On the trial in the district court the appellant was duly adjudged bankrupt, and it seasonably and duly appealed to this court. The propositions submitted by the appellant are two: That the period of four months within which the petition might be filed dates from the day of the attachment, and not from the seizure or the sale on execution; and that the words “suffered or permitted,” found in the statute which we have cited, must have a narrow, literal interpretation. We will first consider the latter proposition. In giving these words a narrow interpretation, the appellant refers only to the following portion of the statute cited, namely, “suffered or permitted, while insolvent, any creditor to obtain a preference through legal proceedings.” It maintains that a corporation cannot file a voluntary petition in bankruptcy, and thus defeat legal proceedings, and that, therefore, as the appellant is a corporation, it cannot he said to have “suffered or permitted” what ensued from them. Regard, how ever, must be had to the whole of clause 3; and, in view of that, what the appellant “suffered or permitted” was the sale of its property through legal.proceedings. This was clearly the true act of bankruptcy within the contemplation of the statute, although the statute is somewhat awkwardly expressed.

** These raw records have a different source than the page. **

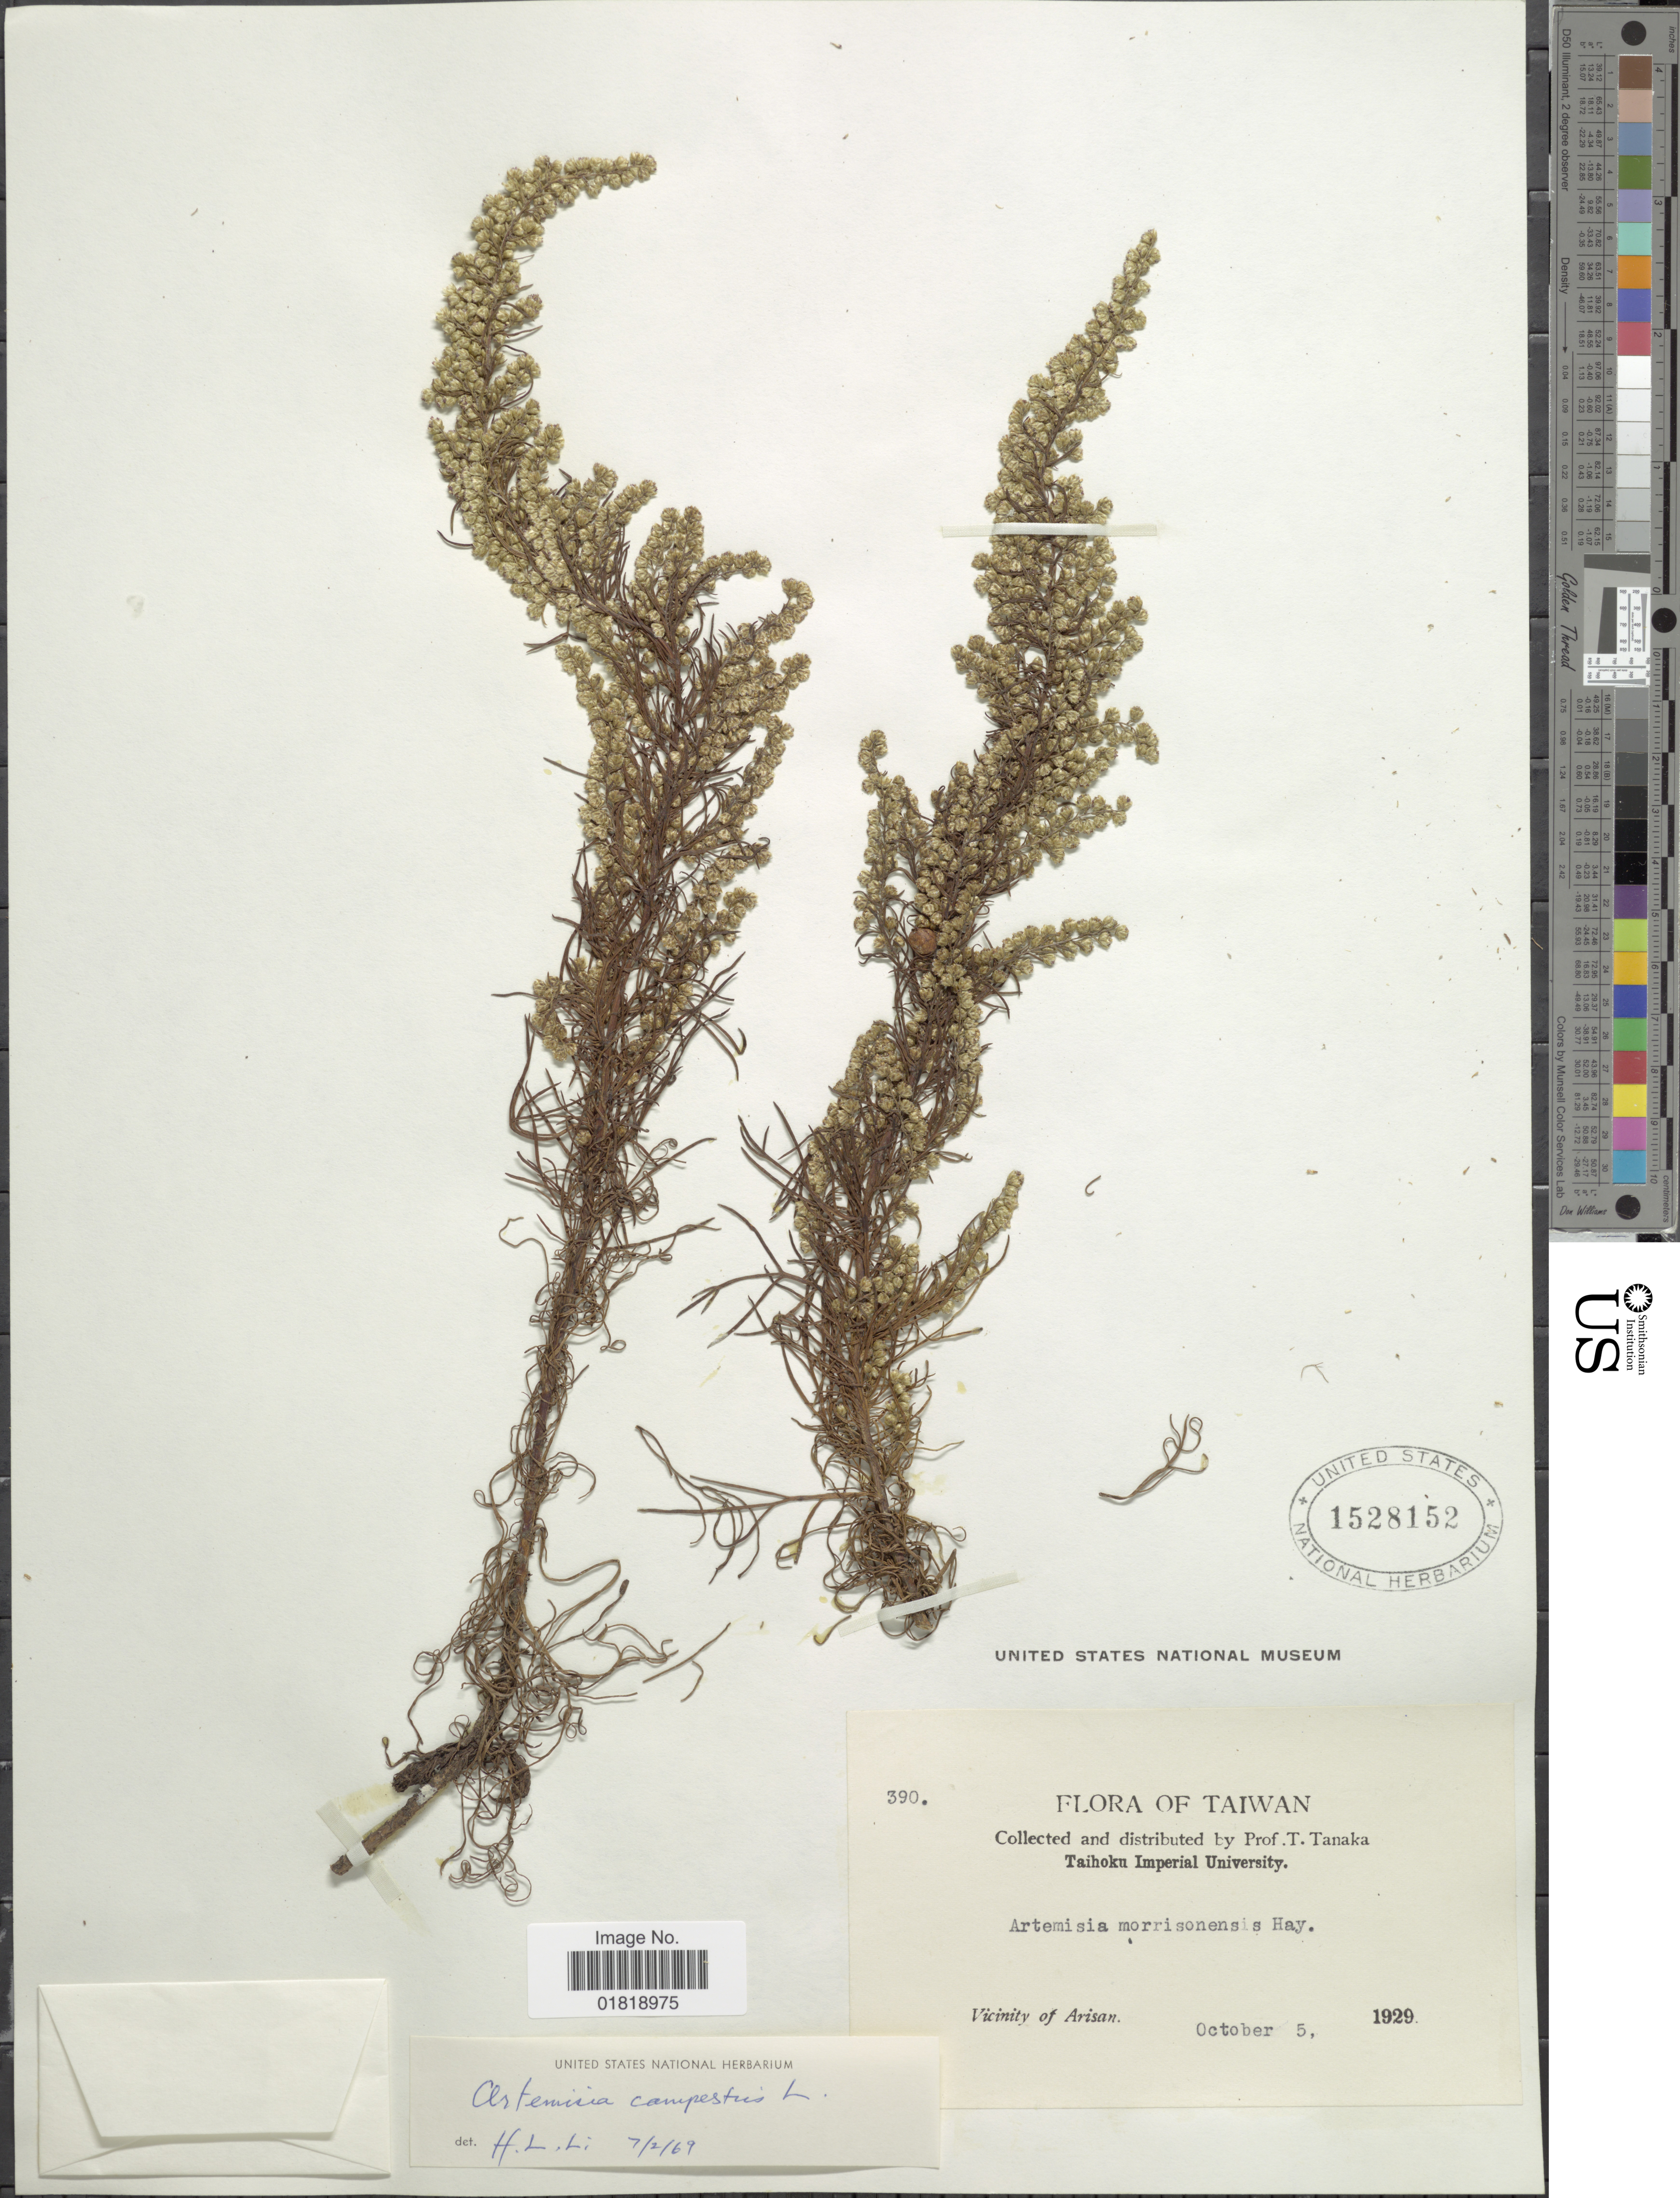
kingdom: Plantae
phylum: Tracheophyta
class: Magnoliopsida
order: Asterales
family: Asteraceae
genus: Artemisia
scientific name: Artemisia morrisonensis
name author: Hayata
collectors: T. Tanaka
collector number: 390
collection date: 1929-10-05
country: Taiwan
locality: Vicinity of Arisan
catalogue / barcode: US 1528152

In like manner, as the failure to vacate the execution before the sale was the act of bankruptcy, it is clear that the four-months period runs, not from the attachment, but from a date connected with the proceedings after the judgment.

In order to prevent any misapprehension, we will add that the question whether or not the attaching creditor acquired a valid lien as against these proceedings in bankruptcy is not in issue on this appeal.

The judgment of the court below is affirmed, and the costs of appeal are awarded to the appellees.